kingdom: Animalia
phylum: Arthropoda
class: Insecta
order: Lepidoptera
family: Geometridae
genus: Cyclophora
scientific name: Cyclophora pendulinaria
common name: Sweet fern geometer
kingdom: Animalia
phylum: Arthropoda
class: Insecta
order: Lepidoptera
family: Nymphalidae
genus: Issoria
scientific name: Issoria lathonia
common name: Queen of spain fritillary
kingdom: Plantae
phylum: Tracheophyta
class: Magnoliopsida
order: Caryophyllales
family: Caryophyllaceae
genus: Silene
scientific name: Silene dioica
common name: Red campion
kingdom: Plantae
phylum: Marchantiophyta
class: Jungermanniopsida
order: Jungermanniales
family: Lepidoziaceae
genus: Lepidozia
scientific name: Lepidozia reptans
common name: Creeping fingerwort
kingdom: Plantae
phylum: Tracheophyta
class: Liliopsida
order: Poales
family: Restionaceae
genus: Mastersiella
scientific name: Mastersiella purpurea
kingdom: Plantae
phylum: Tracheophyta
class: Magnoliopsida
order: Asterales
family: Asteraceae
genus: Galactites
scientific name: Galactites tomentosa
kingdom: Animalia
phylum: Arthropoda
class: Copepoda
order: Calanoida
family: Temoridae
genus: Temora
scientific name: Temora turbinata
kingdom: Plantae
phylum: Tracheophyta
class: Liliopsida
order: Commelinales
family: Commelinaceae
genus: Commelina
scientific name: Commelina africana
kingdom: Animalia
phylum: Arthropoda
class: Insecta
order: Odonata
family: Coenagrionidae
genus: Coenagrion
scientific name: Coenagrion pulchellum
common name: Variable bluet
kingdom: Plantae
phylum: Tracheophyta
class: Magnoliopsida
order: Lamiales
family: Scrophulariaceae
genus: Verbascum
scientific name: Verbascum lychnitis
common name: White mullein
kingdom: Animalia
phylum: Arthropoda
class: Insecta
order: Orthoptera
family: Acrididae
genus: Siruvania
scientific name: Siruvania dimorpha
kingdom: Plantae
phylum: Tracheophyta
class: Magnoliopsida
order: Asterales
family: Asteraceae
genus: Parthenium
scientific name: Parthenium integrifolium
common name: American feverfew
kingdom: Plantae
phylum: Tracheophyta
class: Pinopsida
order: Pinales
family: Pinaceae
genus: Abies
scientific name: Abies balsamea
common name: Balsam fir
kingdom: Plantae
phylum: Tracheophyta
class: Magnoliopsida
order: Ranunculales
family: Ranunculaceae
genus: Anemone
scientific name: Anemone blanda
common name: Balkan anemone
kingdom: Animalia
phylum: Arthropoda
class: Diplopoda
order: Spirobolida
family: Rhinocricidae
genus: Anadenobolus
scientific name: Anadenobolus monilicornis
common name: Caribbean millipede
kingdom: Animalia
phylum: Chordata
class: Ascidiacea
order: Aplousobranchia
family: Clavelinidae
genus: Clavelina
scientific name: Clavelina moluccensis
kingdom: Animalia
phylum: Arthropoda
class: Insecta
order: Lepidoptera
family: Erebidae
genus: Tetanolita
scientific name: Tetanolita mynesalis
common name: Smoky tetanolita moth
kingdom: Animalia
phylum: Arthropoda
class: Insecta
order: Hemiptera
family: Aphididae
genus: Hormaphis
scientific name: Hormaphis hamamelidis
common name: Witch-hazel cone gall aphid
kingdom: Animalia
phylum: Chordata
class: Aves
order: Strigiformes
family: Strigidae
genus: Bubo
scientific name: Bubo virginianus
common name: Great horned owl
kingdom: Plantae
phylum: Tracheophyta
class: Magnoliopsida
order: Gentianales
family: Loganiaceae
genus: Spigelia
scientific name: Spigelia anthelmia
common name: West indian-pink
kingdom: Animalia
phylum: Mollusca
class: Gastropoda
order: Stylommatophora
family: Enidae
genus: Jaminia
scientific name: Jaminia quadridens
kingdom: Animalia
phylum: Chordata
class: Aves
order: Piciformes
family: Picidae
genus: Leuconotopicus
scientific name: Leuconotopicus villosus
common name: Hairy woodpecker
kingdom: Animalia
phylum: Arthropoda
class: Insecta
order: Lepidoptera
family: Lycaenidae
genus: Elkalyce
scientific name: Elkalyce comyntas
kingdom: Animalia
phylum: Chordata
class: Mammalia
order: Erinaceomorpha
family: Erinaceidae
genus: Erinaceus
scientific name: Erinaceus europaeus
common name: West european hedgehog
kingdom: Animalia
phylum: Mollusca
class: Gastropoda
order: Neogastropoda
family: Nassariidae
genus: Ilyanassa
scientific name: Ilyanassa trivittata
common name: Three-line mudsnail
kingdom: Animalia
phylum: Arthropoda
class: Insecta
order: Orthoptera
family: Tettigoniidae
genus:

**********

Recast every line of the items above as a single numbered list, leaving out any blank lines.

1. kingdom: Animalia
2. phylum: Arthropoda
3. class: Insecta
4. order: Lepidoptera
5. family: Geometridae
6. genus: Cyclophora
7. scientific name: Cyclophora pendulinaria
8. common name: Sweet fern geometer
9. kingdom: Animalia
10. phylum: Arthropoda
11. class: Insecta
12. order: Lepidoptera
13. family: Nymphalidae
14. genus: Issoria
15. scientific name: Issoria lathonia
16. common name: Queen of spain fritillary
17. kingdom: Plantae
18. phylum: Tracheophyta
19. class: Magnoliopsida
20. order: Caryophyllales
21. family: Caryophyllaceae
22. genus: Silene
23. scientific name: Silene dioica
24. common name: Red campion
25. kingdom: Plantae
26. phylum: Marchantiophyta
27. class: Jungermanniopsida
28. order: Jungermanniales
29. family: Lepidoziaceae
30. genus: Lepidozia
31. scientific name: Lepidozia reptans
32. common name: Creeping fingerwort
33. kingdom: Plantae
34. phylum: Tracheophyta
35. class: Liliopsida
36. order: Poales
37. family: Restionaceae
38. genus: Mastersiella
39. scientific name: Mastersiella purpurea
40. kingdom: Plantae
41. phylum: Tracheophyta
42. class: Magnoliopsida
43. order: Asterales
44. family: Asteraceae
45. genus: Galactites
46. scientific name: Galactites tomentosa
47. kingdom: Animalia
48. phylum: Arthropoda
49. class: Copepoda
50. order: Calanoida
51. family: Temoridae
52. genus: Temora
53. scientific name: Temora turbinata
54. kingdom: Plantae
55. phylum: Tracheophyta
56. class: Liliopsida
57. order: Commelinales
58. family: Commelinaceae
59. genus: Commelina
60. scientific name: Commelina africana
61. kingdom: Animalia
62. phylum: Arthropoda
63. class: Insecta
64. order: Odonata
65. family: Coenagrionidae
66. genus: Coenagrion
67. scientific name: Coenagrion pulchellum
68. common name: Variable bluet
69. kingdom: Plantae
70. phylum: Tracheophyta
71. class: Magnoliopsida
72. order: Lamiales
73. family: Scrophulariaceae
74. genus: Verbascum
75. scientific name: Verbascum lychnitis
76. common name: White mullein
77. kingdom: Animalia
78. phylum: Arthropoda
79. class: Insecta
80. order: Orthoptera
81. family: Acrididae
82. genus: Siruvania
83. scientific name: Siruvania dimorpha
84. kingdom: Plantae
85. phylum: Tracheophyta
86. class: Magnoliopsida
87. order: Asterales
88. family: Asteraceae
89. genus: Parthenium
90. scientific name: Parthenium integrifolium
91. common name: American feverfew
92. kingdom: Plantae
93. phylum: Tracheophyta
94. class: Pinopsida
95. order: Pinales
96. family: Pinaceae
97. genus: Abies
98. scientific name: Abies balsamea
99. common name: Balsam fir
100. kingdom: Plantae
101. phylum: Tracheophyta
102. class: Magnoliopsida
103. order: Ranunculales
104. family: Ranunculaceae
105. genus: Anemone
106. scientific name: Anemone blanda
107. common name: Balkan anemone
108. kingdom: Animalia
109. phylum: Arthropoda
110. class: Diplopoda
111. order: Spirobolida
112. family: Rhinocricidae
113. genus: Anadenobolus
114. scientific name: Anadenobolus monilicornis
115. common name: Caribbean millipede
116. kingdom: Animalia
117. phylum: Chordata
118. class: Ascidiacea
119. order: Aplousobranchia
120. family: Clavelinidae
121. genus: Clavelina
122. scientific name: Clavelina moluccensis
123. kingdom: Animalia
124. phylum: Arthropoda
125. class: Insecta
126. order: Lepidoptera
127. family: Erebidae
128. genus: Tetanolita
129. scientific name: Tetanolita mynesalis
130. common name: Smoky tetanolita moth
131. kingdom: Animalia
132. phylum: Arthropoda
133. class: Insecta
134. order: Hemiptera
135. family: Aphididae
136. genus: Hormaphis
137. scientific name: Hormaphis hamamelidis
138. common name: Witch-hazel cone gall aphid
139. kingdom: Animalia
140. phylum: Chordata
141. class: Aves
142. order: Strigiformes
143. family: Strigidae
144. genus: Bubo
145. scientific name: Bubo virginianus
146. common name: Great horned owl
147. kingdom: Plantae
148. phylum: Tracheophyta
149. class: Magnoliopsida
150. order: Gentianales
151. family: Loganiaceae
152. genus: Spigelia
153. scientific name: Spigelia anthelmia
154. common name: West indian-pink
155. kingdom: Animalia
156. phylum: Mollusca
157. class: Gastropoda
158. order: Stylommatophora
159. family: Enidae
160. genus: Jaminia
161. scientific name: Jaminia quadridens
162. kingdom: Animalia
163. phylum: Chordata
164. class: Aves
165. order: Piciformes
166. family: Picidae
167. genus: Leuconotopicus
168. scientific name: Leuconotopicus villosus
169. common name: Hairy woodpecker
170. kingdom: Animalia
171. phylum: Arthropoda
172. class: Insecta
173. order: Lepidoptera
174. family: Lycaenidae
175. genus: Elkalyce
176. scientific name: Elkalyce comyntas
177. kingdom: Animalia
178. phylum: Chordata
179. class: Mammalia
180. order: Erinaceomorpha
181. family: Erinaceidae
182. genus: Erinaceus
183. scientific name: Erinaceus europaeus
184. common name: West european hedgehog
185. kingdom: Animalia
186. phylum: Mollusca
187. class: Gastropoda
188. order: Neogastropoda
189. family: Nassariidae
190. genus: Ilyanassa
191. scientific name: Ilyanassa trivittata
192. common name: Three-line mudsnail
193. kingdom: Animalia
194. phylum: Arthropoda
195. class: Insecta
196. order: Orthoptera
197. family: Tettigoniidae
198. genus:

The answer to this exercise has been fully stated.